Selected extract:

+++

Replying to dimpase:

restarted tests, cygwin-only, on https://github.com/dimpase/sage/pull/14

Thanks

by the way, I noticed a few places mentioning python2 in .github/workflows Are they leftovers, to be removed?

Yes, these changes are OK to do. Separate ticket please

comment:246 in reply to: ↑ 245 Changed 3 months ago by dimpase

Replying to mkoeppe:

Replying to dimpase:

by the way, I noticed a few places mentioning python2 in .github/workflows Are they leftovers, to be removed?

Yes, these changes are OK to do. Separate ticket please

see #30048

comment:247 Changed 3 months ago by dimpase

unfortunately Cygwin GH Actions builds still fail for reasons which have nothing to do with this ticket.

Intermediate builds fail to upload.

+++

Given data:
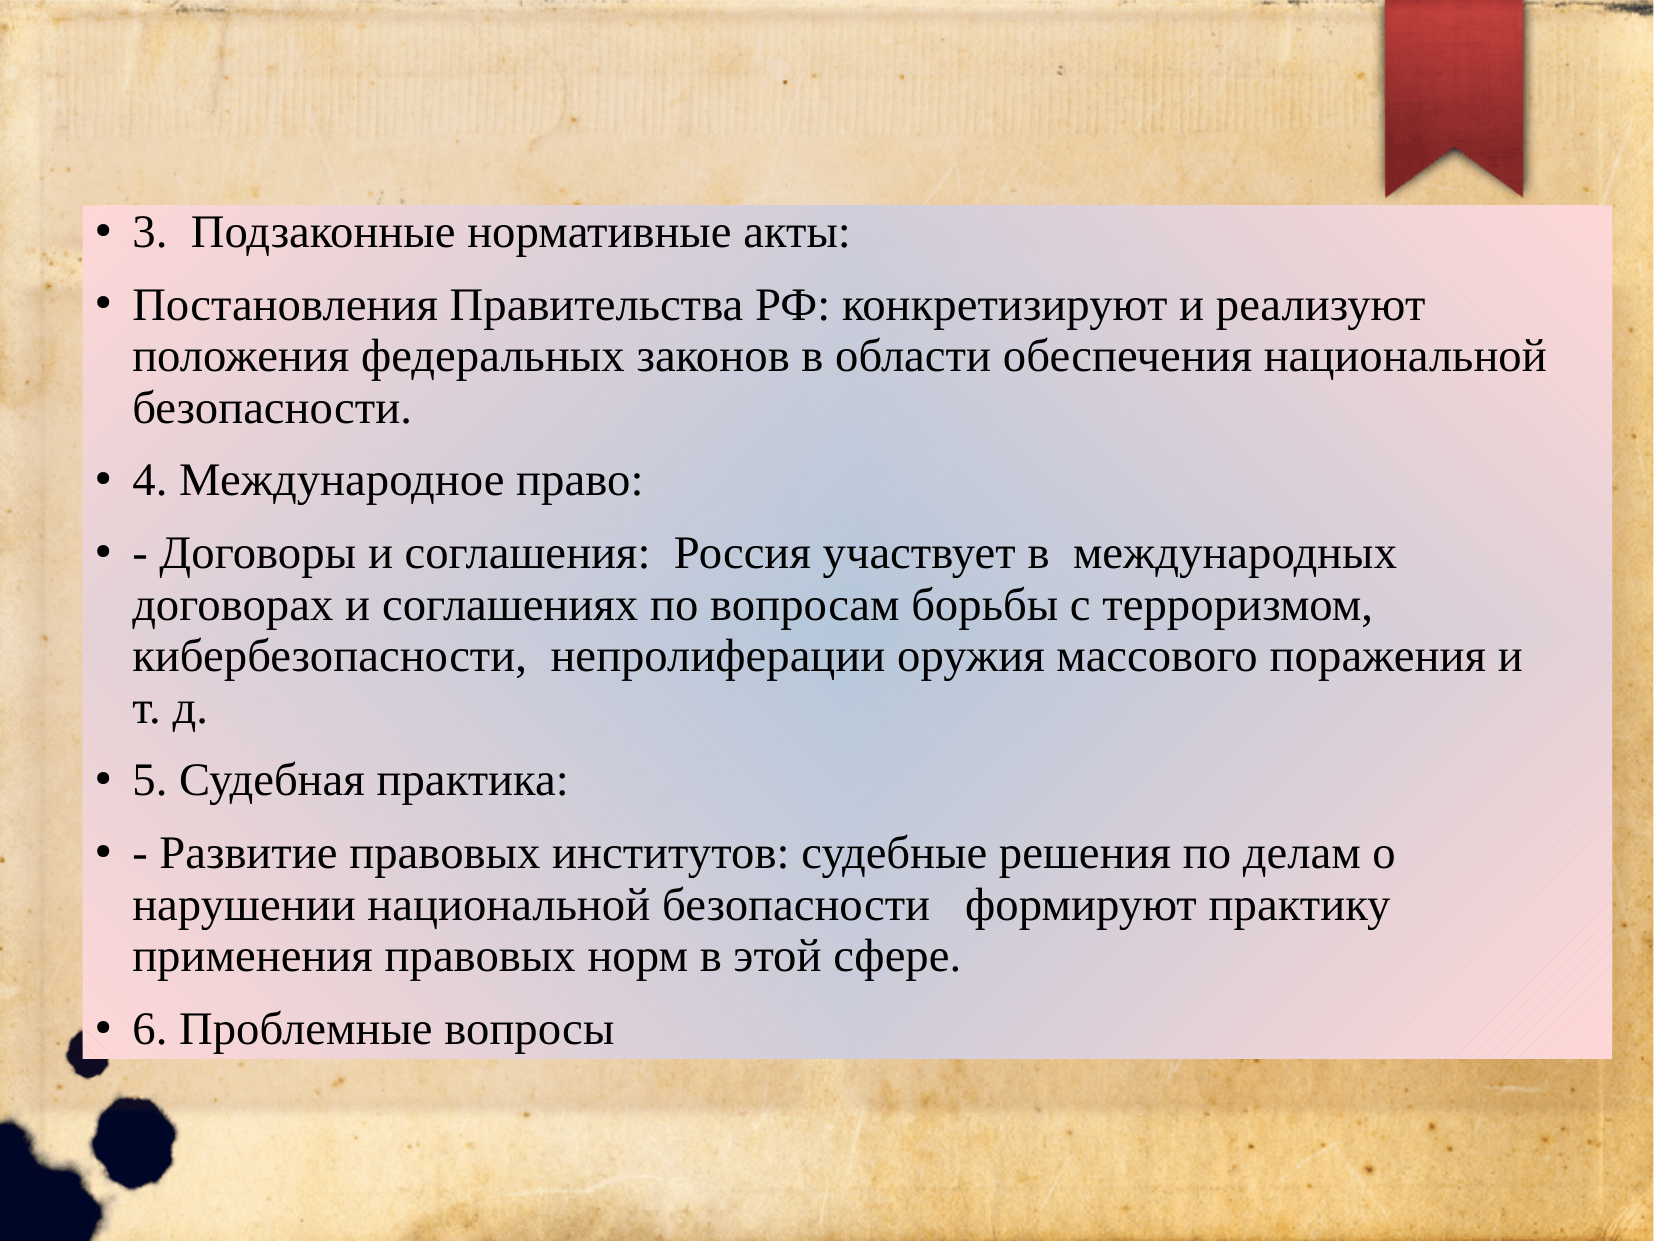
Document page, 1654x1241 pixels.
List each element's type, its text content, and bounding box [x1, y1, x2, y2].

+++

What the task requires:
Quote the ticket discussion about the Cygwin builds, starting with "comment:247 Changed 3" and going on through "fail to upload.". You can leave the material aside.

Task response:
comment:247 Changed 3 months ago by dimpase

unfortunately Cygwin GH Actions builds still fail for reasons which have nothing to do with this ticket.

Intermediate builds fail to upload.